*INSTRUCTIONS FOR THE TASK*. Each line below needs to be restated word for word.

DATA START

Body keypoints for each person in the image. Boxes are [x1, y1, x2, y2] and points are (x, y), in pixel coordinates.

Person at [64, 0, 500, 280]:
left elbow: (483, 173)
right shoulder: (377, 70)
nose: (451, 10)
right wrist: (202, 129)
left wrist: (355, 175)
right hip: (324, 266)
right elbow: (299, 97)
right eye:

DATA END

*RESULT FOR THIS EXERCISE*.
Body keypoints for each person in the image. Boxes are [x1, y1, x2, y2] and points are (x, y), in pixel coordinates.

Person at [64, 0, 500, 280]:
left elbow: (483, 173)
right shoulder: (377, 70)
nose: (451, 10)
right wrist: (202, 129)
left wrist: (355, 175)
right hip: (324, 266)
right elbow: (299, 97)
right eye:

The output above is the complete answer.